What the exercise asks: Reproduce the text read from all of the records, replacing "Cameroon" with "Cameroun" everywhere it appears and changing nothing else. Leave the pictures out of your answer.
+---+
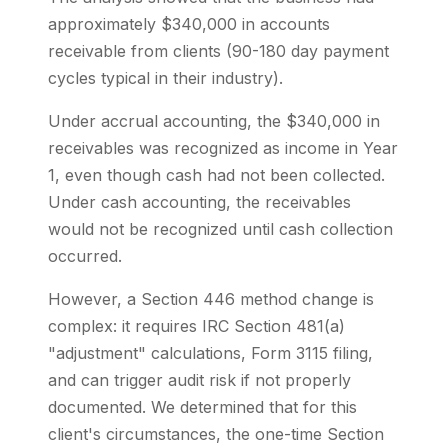
approximately $340,000 in accounts
receivable from clients (90-180 day payment
cycles typical in their industry).
Under accrual accounting, the $340,000 in
receivables was recognized as income in Year
1, even though cash had not been collected.
Under cash accounting, the receivables
would not be recognized until cash collection
occurred.
However, a Section 446 method change is
complex: it requires IRC Section 481(a)
"adjustment" calculations, Form 3115 filing,
and can trigger audit risk if not properly
documented. We determined that for this
client's circumstances, the one-time Section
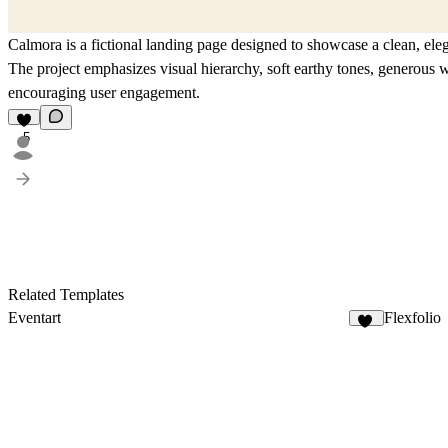
Calmora is a fictional landing page designed to showcase a clean, ele
The project emphasizes visual hierarchy, soft earthy tones, generous wh
encouraging user engagement.
5
Related Templates
Eventart
Flexfolio
16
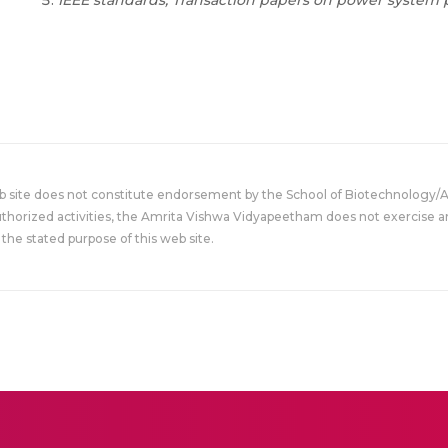
IEEE standards, Transaction papers on power system p
eb site does not constitute endorsement by the School of Biotechnology/
uthorized activities, the Amrita Vishwa Vidyapeetham does not exercise an
the stated purpose of this web site.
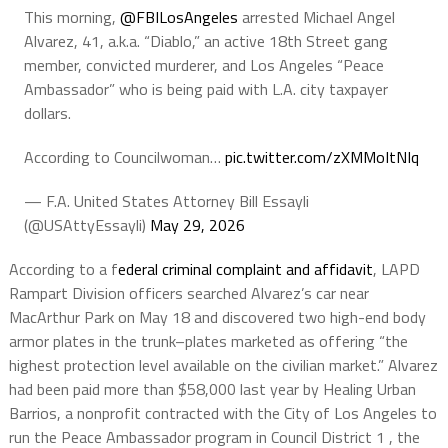
This morning,
@FBILosAngeles
arrested Michael Angel
Alvarez, 41, a.k.a. “Diablo,” an active 18th Street gang
member, convicted murderer, and Los Angeles “Peace
Ambassador” who is being paid with L.A. city taxpayer
dollars.
According to Councilwoman…
pic.twitter.com/zXMMoItNIq
— F.A. United States Attorney Bill Essayli
(@USAttyEssayli)
May 29, 2026
According to a f
ederal criminal complaint and affidavit
, LAPD
Rampart Division officers searched Alvarez’s car near
MacArthur Park on May 18 and discovered two high-end body
armor plates in the trunk–plates marketed as offering “the
highest protection level available on the civilian market.” Alvarez
had been paid more than $58,000 last year by Healing Urban
Barrios, a nonprofit contracted with the City of Los Angeles to
run the Peace Ambassador program in Council District 1 , the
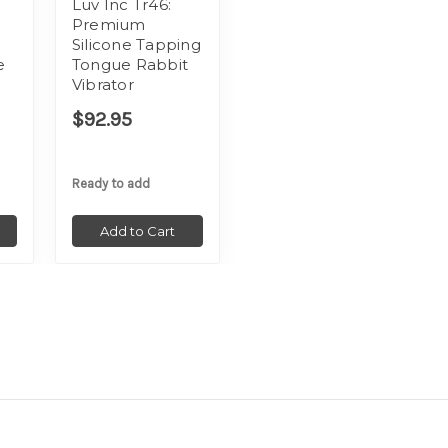
Luv Inc Tr46:
Premium
Silicone Tapping
e
Tongue Rabbit
Vibrator
$92.95
Ready to add
Add to Cart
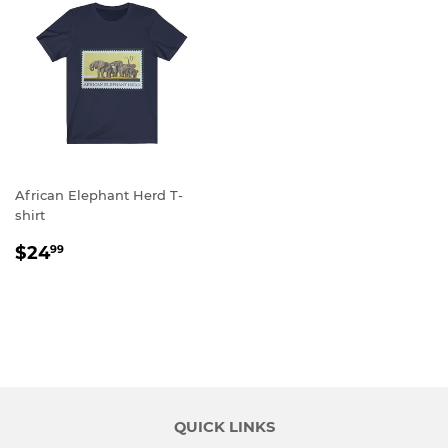
African Elephant Herd T-
shirt
REGULAR
$24.99
$24
99
PRICE
QUICK LINKS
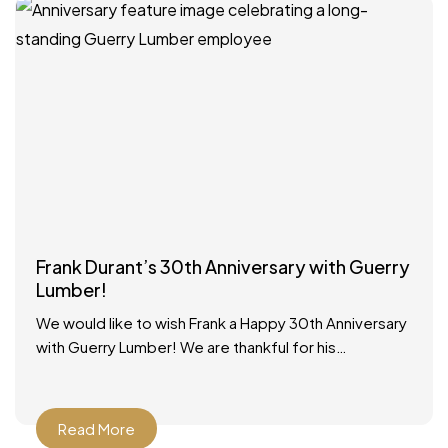
Frank Durant’s 30th Anniversary with Guerry
Lumber!
We would like to wish Frank a Happy 30th Anniversary
with Guerry Lumber! We are thankful for his
dedicated service to our customers and our
Read More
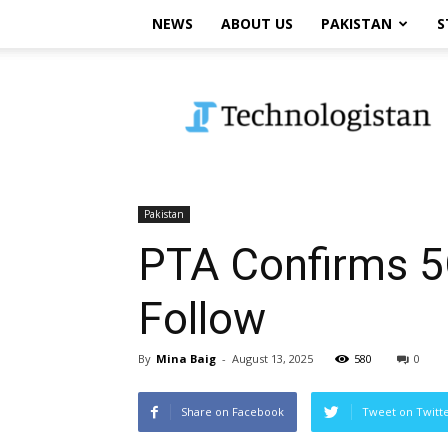
NEWS
ABOUT US
PAKISTAN
S
Technologistan
Pakistan
PTA Confirms 5G
Follow
By
Mina Baig
-
August 13, 2025
580
0
Share on Facebook
Tweet on Twitt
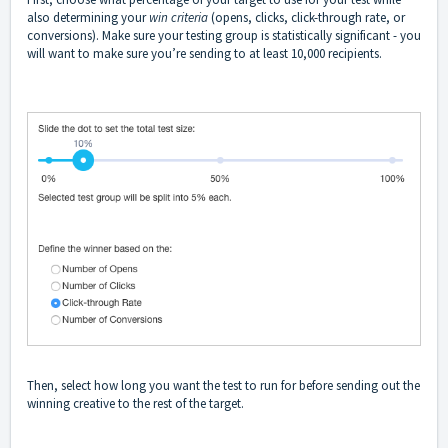
also determining your
win criteria
(opens, clicks, click-through rate, or
conversions). Make sure your testing group is statistically significant - you
will want to make sure you’re sending to at least 10,000 recipients.
Then, select how long you want the test to run for before sending out the
winning creative to the rest of the target.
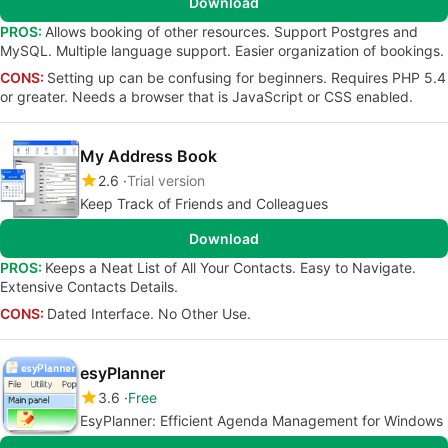
Download
PROS:
Allows booking of other resources. Support Postgres and
MySQL. Multiple language support. Easier organization of bookings.
CONS:
Setting up can be confusing for beginners. Requires PHP 5.4
or greater. Needs a browser that is JavaScript or CSS enabled.
My Address Book
2.6
Trial version
Keep Track of Friends and Colleagues
Download
PROS:
Keeps a Neat List of All Your Contacts. Easy to Navigate.
Extensive Contacts Details.
CONS:
Dated Interface. No Other Use.
esyPlanner
3.6
Free
EsyPlanner: Efficient Agenda Management for Windows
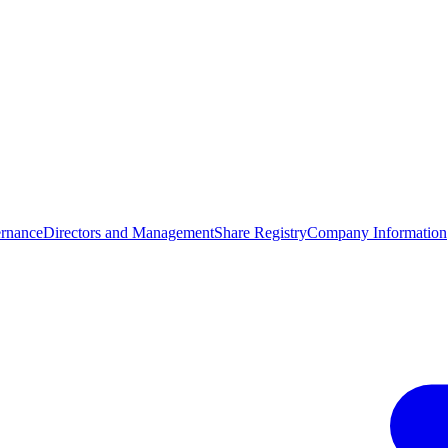
rnance
Directors and Management
Share Registry
Company Information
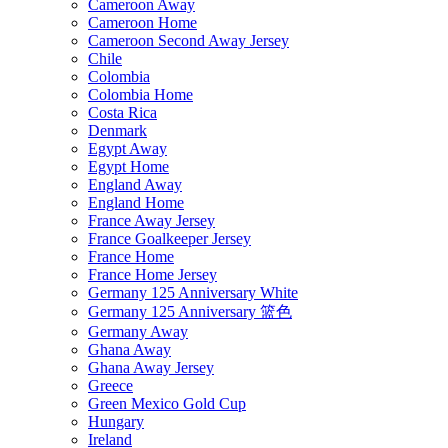
Cameroon Away
Cameroon Home
Cameroon Second Away Jersey
Chile
Colombia
Colombia Home
Costa Rica
Denmark
Egypt Away
Egypt Home
England Away
England Home
France Away Jersey
France Goalkeeper Jersey
France Home
France Home Jersey
Germany 125 Anniversary White
Germany 125 Anniversary 篮色
Germany Away
Ghana Away
Ghana Away Jersey
Greece
Green Mexico Gold Cup
Hungary
Ireland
+---+
Answer below:
approximately $340,000 in accounts
receivable from clients (90-180 day payment
cycles typical in their industry).
Under accrual accounting, the $340,000 in
receivables was recognized as income in Year
1, even though cash had not been collected.
Under cash accounting, the receivables
would not be recognized until cash collection
occurred.
However, a Section 446 method change is
complex: it requires IRC Section 481(a)
"adjustment" calculations, Form 3115 filing,
and can trigger audit risk if not properly
documented. We determined that for this
client's circumstances, the one-time Section
Calmora is a fictional landing page designed to showcase a clean, ele
The project emphasizes visual hierarchy, soft earthy tones, generous wh
encouraging user engagement.
5
Related Templates
Eventart
Flexfolio
16
IEEE standards, Transaction papers on power system p
eb site does not constitute endorsement by the School of Biotechnology/
uthorized activities, the Amrita Vishwa Vidyapeetham does not exercise an
the stated purpose of this web site.
This morning,
@FBILosAngeles
arrested Michael Angel
Alvarez, 41, a.k.a. “Diablo,” an active 18th Street gang
member, convicted murderer, and Los Angeles “Peace
Ambassador” who is being paid with L.A. city taxpayer
dollars.
According to Councilwoman…
pic.twitter.com/zXMMoItNIq
— F.A. United States Attorney Bill Essayli
(@USAttyEssayli)
May 29, 2026
According to a f
ederal criminal complaint and affidavit
, LAPD
Rampart Division officers searched Alvarez’s car near
MacArthur Park on May 18 and discovered two high-end body
armor plates in the trunk–plates marketed as offering “the
highest protection level available on the civilian market.” Alvarez
had been paid more than $58,000 last year by Healing Urban
Barrios, a nonprofit contracted with the City of Los Angeles to
run the Peace Ambassador program in Council District 1 , the
Luv Inc Tr46:
Premium
Silicone Tapping
e
Tongue Rabbit
Vibrator
$92.95
Ready to add
Add to Cart
African Elephant Herd T-
shirt
REGULAR
$24.99
$24
99
PRICE
QUICK LINKS
Frank Durant’s 30th Anniversary with Guerry
Lumber!
We would like to wish Frank a Happy 30th Anniversary
with Guerry Lumber! We are thankful for his
dedicated service to our customers and our
Read More
NEWS
ABOUT US
PAKISTAN
S
Technologistan
Pakistan
PTA Confirms 5G
Follow
By
Mina Baig
-
August 13, 2025
580
0
Share on Facebook
Tweet on Twitt
also determining your
win criteria
(opens, clicks, click-through rate, or
conversions). Make sure your testing group is statistically significant - you
will want to make sure you’re sending to at least 10,000 recipients.
Then, select how long you want the test to run for before sending out the
winning creative to the rest of the target.
Download
PROS:
Allows booking of other resources. Support Postgres and
MySQL. Multiple language support. Easier organization of bookings.
CONS:
Setting up can be confusing for beginners. Requires PHP 5.4
or greater. Needs a browser that is JavaScript or CSS enabled.
My Address Book
2.6
Trial version
Keep Track of Friends and Colleagues
Download
PROS:
Keeps a Neat List of All Your Contacts. Easy to Navigate.
Extensive Contacts Details.
CONS:
Dated Interface. No Other Use.
esyPlanner
3.6
Free
EsyPlanner: Efficient Agenda Management for Windows
rnance
Directors and Management
Share Registry
Company Information
Cameroun Away
Cameroun Home
Cameroun Second Away Jersey
Chile
Colombia
Colombia Home
Costa Rica
Denmark
Egypt Away
Egypt Home
England Away
England Home
France Away Jersey
France Goalkeeper Jersey
France Home
France Home Jersey
Germany 125 Anniversary White
Germany 125 Anniversary 篮色
Germany Away
Ghana Away
Ghana Away Jersey
Greece
Green Mexico Gold Cup
Hungary
Ireland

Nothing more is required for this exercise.